WHAT THE TASK ASKS:
Please extract the text from all of the data below and reproduce each line exactly as it appears there, leaving out the pictures.

-=-=-=-=-

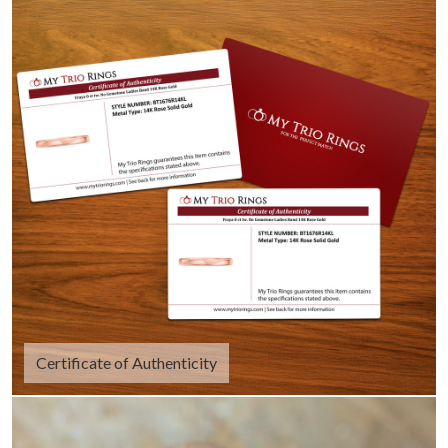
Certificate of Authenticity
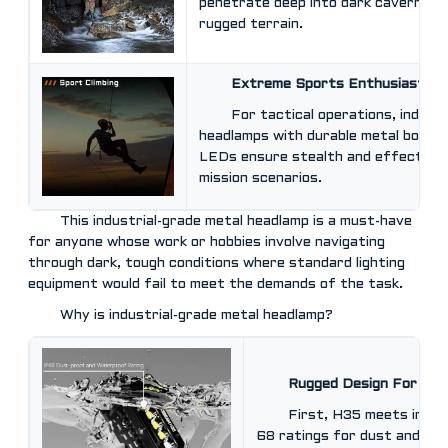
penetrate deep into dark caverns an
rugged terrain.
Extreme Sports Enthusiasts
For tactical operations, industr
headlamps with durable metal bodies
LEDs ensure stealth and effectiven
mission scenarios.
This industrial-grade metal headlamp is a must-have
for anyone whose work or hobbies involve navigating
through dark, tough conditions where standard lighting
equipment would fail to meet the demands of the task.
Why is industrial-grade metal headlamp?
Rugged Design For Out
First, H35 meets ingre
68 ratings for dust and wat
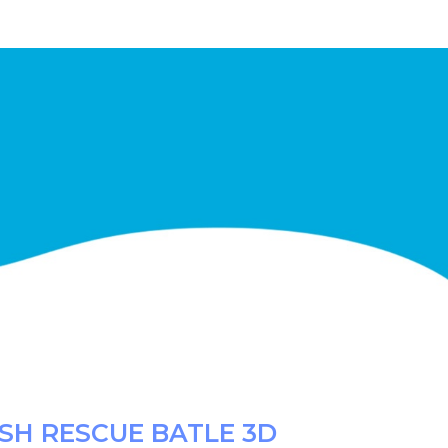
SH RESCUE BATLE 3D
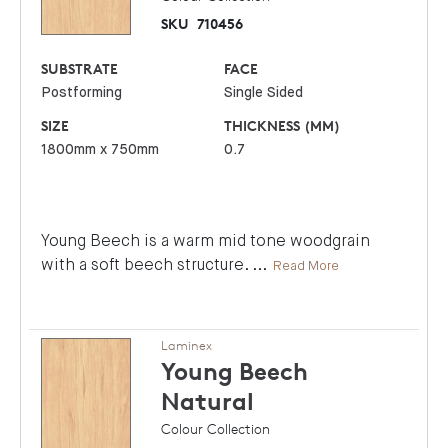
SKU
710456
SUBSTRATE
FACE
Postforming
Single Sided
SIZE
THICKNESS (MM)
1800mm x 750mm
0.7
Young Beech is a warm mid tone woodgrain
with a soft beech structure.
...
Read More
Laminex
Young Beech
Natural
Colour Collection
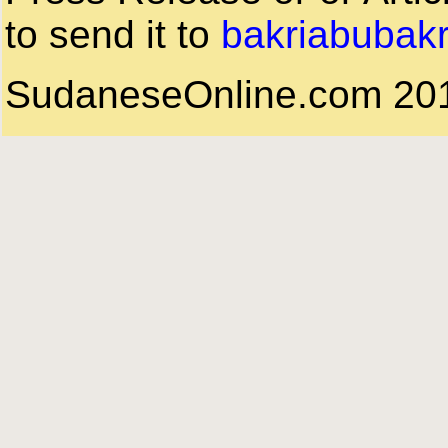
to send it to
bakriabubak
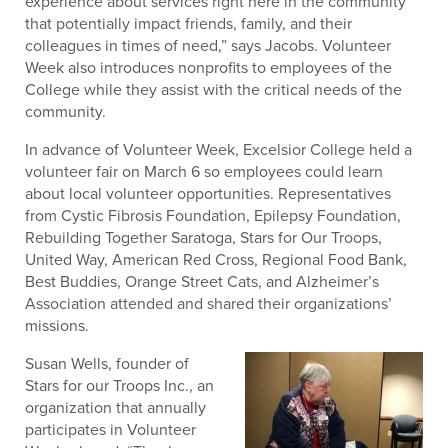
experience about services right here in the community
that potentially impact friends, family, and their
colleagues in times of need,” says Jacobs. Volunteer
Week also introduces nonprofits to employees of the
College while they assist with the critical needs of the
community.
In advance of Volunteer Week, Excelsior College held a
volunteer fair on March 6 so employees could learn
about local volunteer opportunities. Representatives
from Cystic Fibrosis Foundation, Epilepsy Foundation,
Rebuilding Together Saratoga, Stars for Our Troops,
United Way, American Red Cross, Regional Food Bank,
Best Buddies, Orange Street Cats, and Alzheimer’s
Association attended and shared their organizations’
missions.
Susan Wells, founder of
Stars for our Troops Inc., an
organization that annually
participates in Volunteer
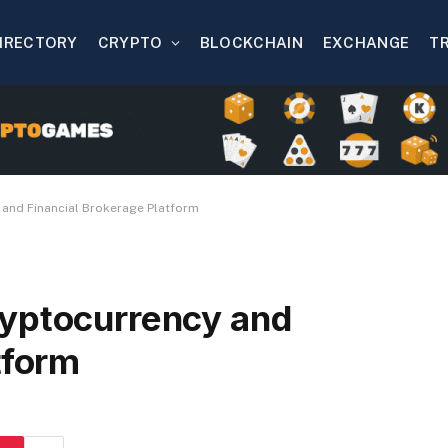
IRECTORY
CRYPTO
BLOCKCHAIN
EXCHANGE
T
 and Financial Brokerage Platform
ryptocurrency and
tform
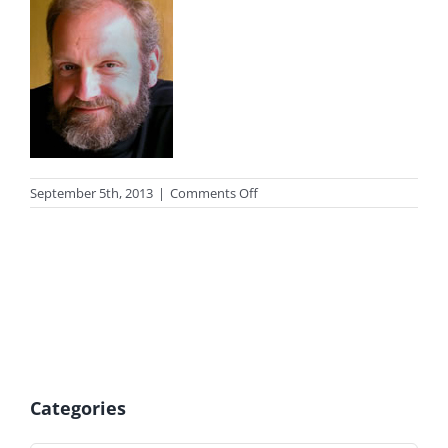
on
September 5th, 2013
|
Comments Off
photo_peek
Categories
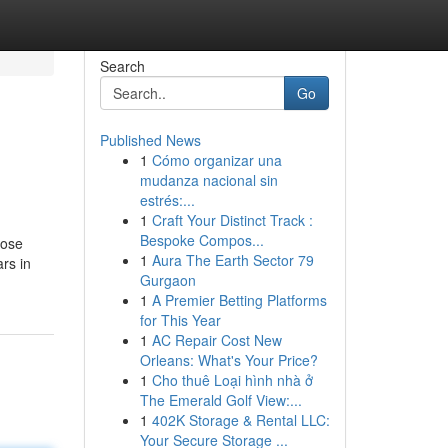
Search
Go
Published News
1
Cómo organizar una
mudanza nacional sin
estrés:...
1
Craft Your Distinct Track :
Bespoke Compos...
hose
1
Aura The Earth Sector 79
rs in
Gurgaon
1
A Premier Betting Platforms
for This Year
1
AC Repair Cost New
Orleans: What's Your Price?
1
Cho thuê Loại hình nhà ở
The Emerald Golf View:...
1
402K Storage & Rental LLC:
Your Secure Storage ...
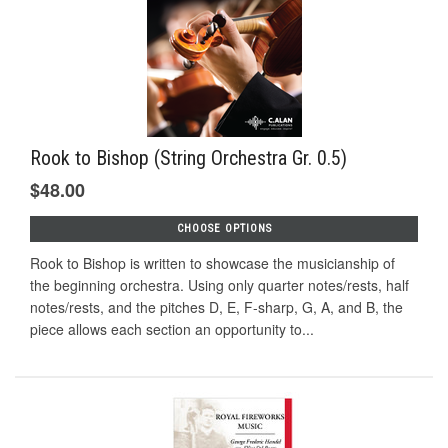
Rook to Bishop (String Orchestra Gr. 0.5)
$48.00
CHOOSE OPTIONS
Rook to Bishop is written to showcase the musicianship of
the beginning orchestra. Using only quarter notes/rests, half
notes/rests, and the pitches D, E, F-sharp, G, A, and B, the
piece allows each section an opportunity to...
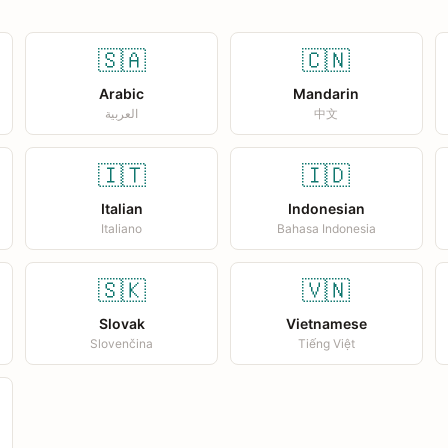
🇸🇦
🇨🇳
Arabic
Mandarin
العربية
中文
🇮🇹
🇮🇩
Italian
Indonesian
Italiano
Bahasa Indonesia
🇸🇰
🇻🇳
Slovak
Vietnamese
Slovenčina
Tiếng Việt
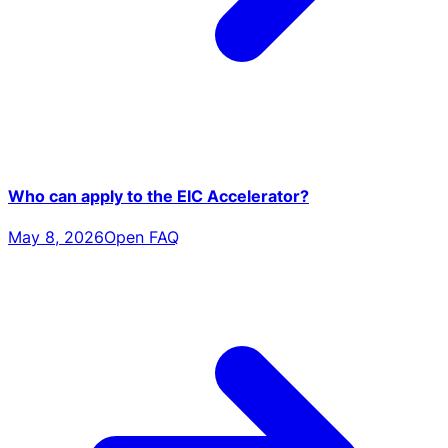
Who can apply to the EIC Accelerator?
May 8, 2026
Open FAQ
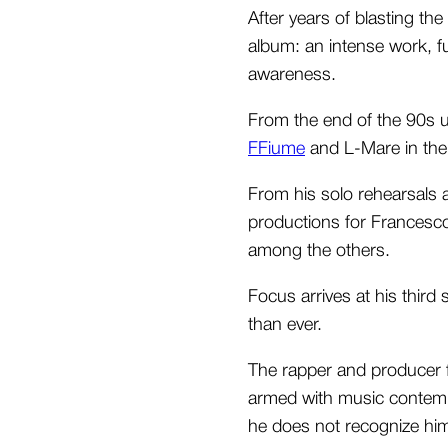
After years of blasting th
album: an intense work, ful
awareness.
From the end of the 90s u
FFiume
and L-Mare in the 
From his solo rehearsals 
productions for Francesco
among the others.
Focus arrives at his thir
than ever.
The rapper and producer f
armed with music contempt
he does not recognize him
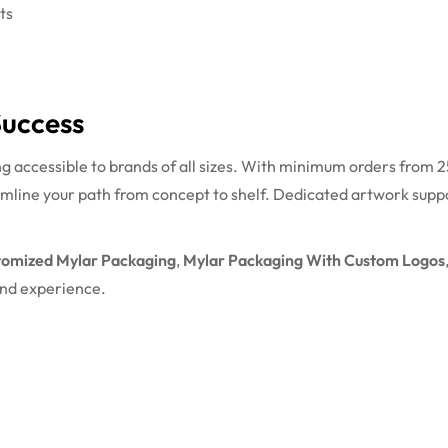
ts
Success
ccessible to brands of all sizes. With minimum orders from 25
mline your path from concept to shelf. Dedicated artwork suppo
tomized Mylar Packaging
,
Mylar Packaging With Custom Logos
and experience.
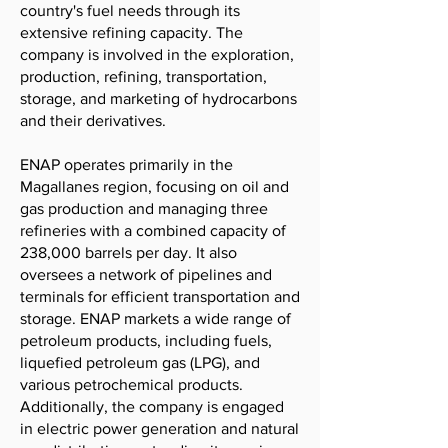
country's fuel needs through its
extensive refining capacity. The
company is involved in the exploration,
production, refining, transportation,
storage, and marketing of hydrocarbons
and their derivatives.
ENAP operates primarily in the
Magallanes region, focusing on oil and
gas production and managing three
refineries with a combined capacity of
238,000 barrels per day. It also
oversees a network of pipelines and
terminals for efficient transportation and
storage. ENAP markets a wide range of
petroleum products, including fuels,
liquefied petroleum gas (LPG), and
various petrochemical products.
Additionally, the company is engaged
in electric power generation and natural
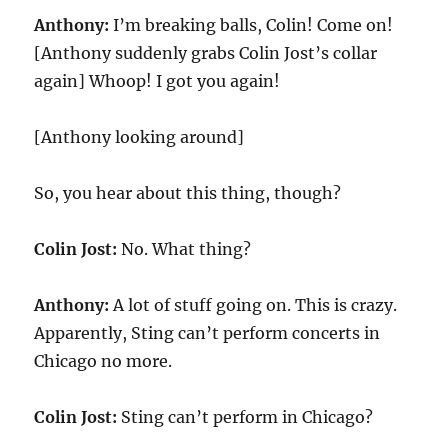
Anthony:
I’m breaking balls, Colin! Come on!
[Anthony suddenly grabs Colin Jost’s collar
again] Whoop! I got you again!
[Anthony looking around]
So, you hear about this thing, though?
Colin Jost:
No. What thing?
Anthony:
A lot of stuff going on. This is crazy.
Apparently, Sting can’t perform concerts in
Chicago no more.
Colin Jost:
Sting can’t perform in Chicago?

-=-=-=-=-

SOLVED EXERCISE:
Certificate of Authenticity
penetrate deep into dark caverns an
rugged terrain.
Extreme Sports Enthusiasts
For tactical operations, industr
headlamps with durable metal bodies
LEDs ensure stealth and effectiven
mission scenarios.
This industrial-grade metal headlamp is a must-have
for anyone whose work or hobbies involve navigating
through dark, tough conditions where standard lighting
equipment would fail to meet the demands of the task.
Why is industrial-grade metal headlamp?
Rugged Design For Out
First, H35 meets ingre
68 ratings for dust and wat
SH RESCUE BATLE 3D
SKU
710456
SUBSTRATE
FACE
Postforming
Single Sided
SIZE
THICKNESS (MM)
1800mm x 750mm
0.7
Young Beech is a warm mid tone woodgrain
with a soft beech structure.
...
Read More
Laminex
Young Beech
Natural
Colour Collection
to send it to
bakriabubak
experience about services right here in the community
that potentially impact friends, family, and their
colleagues in times of need,” says Jacobs. Volunteer
Week also introduces nonprofits to employees of the
College while they assist with the critical needs of the
community.
In advance of Volunteer Week, Excelsior College held a
volunteer fair on March 6 so employees could learn
about local volunteer opportunities. Representatives
from Cystic Fibrosis Foundation, Epilepsy Foundation,
Rebuilding Together Saratoga, Stars for Our Troops,
United Way, American Red Cross, Regional Food Bank,
Best Buddies, Orange Street Cats, and Alzheimer’s
Association attended and shared their organizations’
missions.
Susan Wells, founder of
Stars for our Troops Inc., an
organization that annually
participates in Volunteer
IRECTORY
CRYPTO
BLOCKCHAIN
EXCHANGE
T
 and Financial Brokerage Platform
ryptocurrency and
tform
on
September 5th, 2013
|
Comments Off
photo_peek
Categories
Search
Go
Published News
1
Cómo organizar una
mudanza nacional sin
estrés:...
1
Craft Your Distinct Track :
Bespoke Compos...
hose
1
Aura The Earth Sector 79
rs in
Gurgaon
1
A Premier Betting Platforms
for This Year
1
AC Repair Cost New
Orleans: What's Your Price?
1
Cho thuê Loại hình nhà ở
The Emerald Golf View:...
1
402K Storage & Rental LLC:
Your Secure Storage ...
Rook to Bishop (String Orchestra Gr. 0.5)
$48.00
CHOOSE OPTIONS
Rook to Bishop is written to showcase the musicianship of
the beginning orchestra. Using only quarter notes/rests, half
notes/rests, and the pitches D, E, F-sharp, G, A, and B, the
piece allows each section an opportunity to...
🇸🇦
🇨🇳
Arabic
Mandarin
العربية
中文
🇮🇹
🇮🇩
Italian
Indonesian
Italiano
Bahasa Indonesia
🇸🇰
🇻🇳
Slovak
Vietnamese
Slovenčina
Tiếng Việt
Who can apply to the EIC Accelerator?
May 8, 2026
Open FAQ
After years of blasting th
album: an intense work, ful
awareness.
From the end of the 90s u
FFiume
and L-Mare in the 
From his solo rehearsals 
productions for Francesco
among the others.
Focus arrives at his thir
than ever.
The rapper and producer f
armed with music contempt
he does not recognize him
ts
Success
ccessible to brands of all sizes. With minimum orders from 25
mline your path from concept to shelf. Dedicated artwork suppo
tomized Mylar Packaging
,
Mylar Packaging With Custom Logos
and experience.
country's fuel needs through its
extensive refining capacity. The
company is involved in the exploration,
production, refining, transportation,
storage, and marketing of hydrocarbons
and their derivatives.
ENAP operates primarily in the
Magallanes region, focusing on oil and
gas production and managing three
refineries with a combined capacity of
238,000 barrels per day. It also
oversees a network of pipelines and
terminals for efficient transportation and
storage. ENAP markets a wide range of
petroleum products, including fuels,
liquefied petroleum gas (LPG), and
various petrochemical products.
Additionally, the company is engaged
in electric power generation and natural
Anthony:
I’m breaking balls, Colin! Come on!
[Anthony suddenly grabs Colin Jost’s collar
again] Whoop! I got you again!
[Anthony looking around]
So, you hear about this thing, though?
Colin Jost:
No. What thing?
Anthony:
A lot of stuff going on. This is crazy.
Apparently, Sting can’t perform concerts in
Chicago no more.
Colin Jost:
Sting can’t perform in Chicago?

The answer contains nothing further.